What you will do: Lines containing the string "Luglio": how many are there below? Answer with the number only.
════════════════════
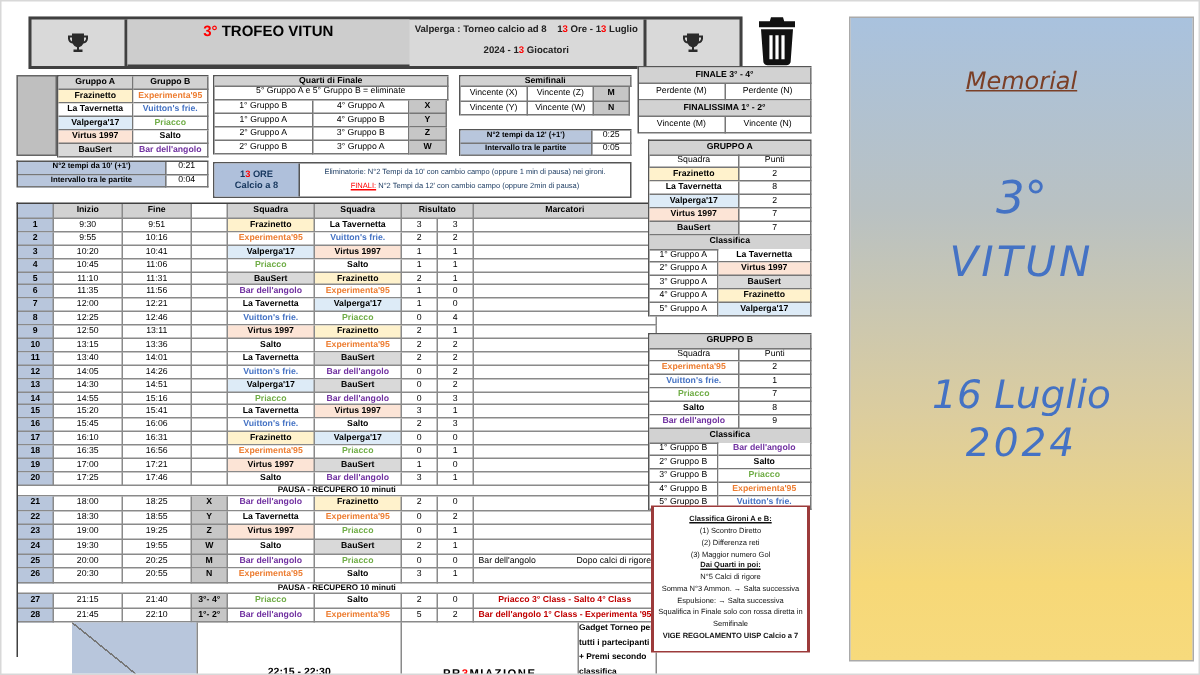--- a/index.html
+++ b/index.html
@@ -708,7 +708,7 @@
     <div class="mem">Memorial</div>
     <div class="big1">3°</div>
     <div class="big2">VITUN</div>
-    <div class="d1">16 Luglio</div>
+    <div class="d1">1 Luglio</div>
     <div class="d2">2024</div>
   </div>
════════════════════
Answer to this exercise: 2